Copyright © 2010, Chicago Tribune

Beloved Santa headed to the hall of fame

Daily Herald - 12/20/2010

Phil Wenz first donned the white beard and plush red hat when he was 4 years old.

Forty-four years later, Wenz's affection for the character variously known as Kriss Kringle, Papa Noel and Father Christmas has earned him a trip to the Santa Claus Hall of Fame in Santa Claus, Ind.
Wenz, who played Santa Claus at East Dundee's Santa's Village for more than 20 years, got the call Monday morning informing him he was one of 14 legendary Santas who will make up the hall of fame's charter class.

Of the 14 charter members, including the first department store Santa and several men born in the 19th century, Wenz is the only one still living.

“The 13 other gentlemen have already passed on, so it's an honor,” Wenz said. “It still hasn't sunk in yet.”

He added: “I'm 48 years old, and I've been playing Santa for 44 years. That's kind of bizarre.”

Wenz's portrayal of Santa began in earnest in the late '70s, when he was a teenager in downstate Watseka. The local chamber of commerce asked him to play Santa for its annual Christmas parade and Santa House promotion.

Wenz accepted and played Santa for the next eight years while he earned his high school diploma and college degree.
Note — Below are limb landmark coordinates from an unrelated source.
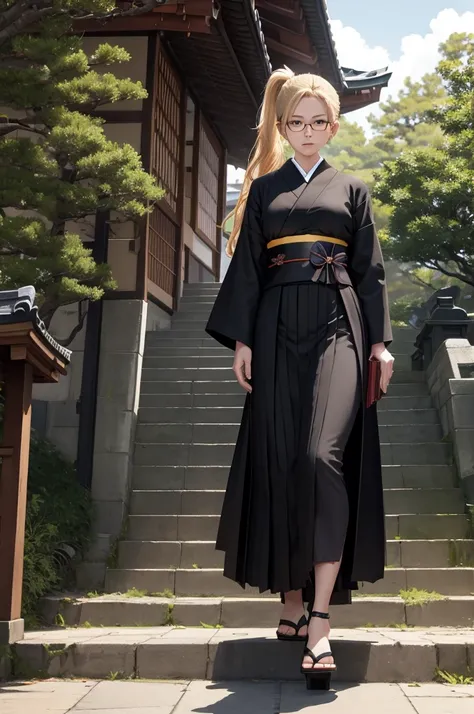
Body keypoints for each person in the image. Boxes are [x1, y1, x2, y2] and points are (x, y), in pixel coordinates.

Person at [206, 67, 394, 687]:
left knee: (320, 457)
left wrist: (381, 344)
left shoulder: (354, 190)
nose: (307, 132)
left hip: (339, 321)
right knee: (284, 459)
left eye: (319, 121)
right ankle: (289, 598)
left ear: (334, 126)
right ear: (282, 127)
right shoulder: (262, 192)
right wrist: (242, 338)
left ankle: (319, 619)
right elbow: (248, 274)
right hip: (275, 324)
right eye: (296, 122)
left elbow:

Shortly after graduating, Wenz was hired by the Instant Photo Corp., which led in 1986 to Wenz becoming full-time Santa at Santa's Village.

The gig at Santa's Village led to numerous appearances in parades, corporate events and television specials. Although Santa's Village closed in 2006, Wenz has continued to play Santa full time, including around 60 appearances each year during the holiday season.

In his 40 years in character, Wenz has watched the growing commercialization of Christmas and Santa Claus.

“I think Santa can get overexposed,” Wenz mused. “Anything in excess is not a good thing. Sometimes the magic is taken away.”

But Wenz has also seen Santa weather the advances of the electronic age, with kids now texting their wish lists and asking for expensive gadgets like iPods.

“He'll adjust to the times,” Wenz said. “Everybody does.”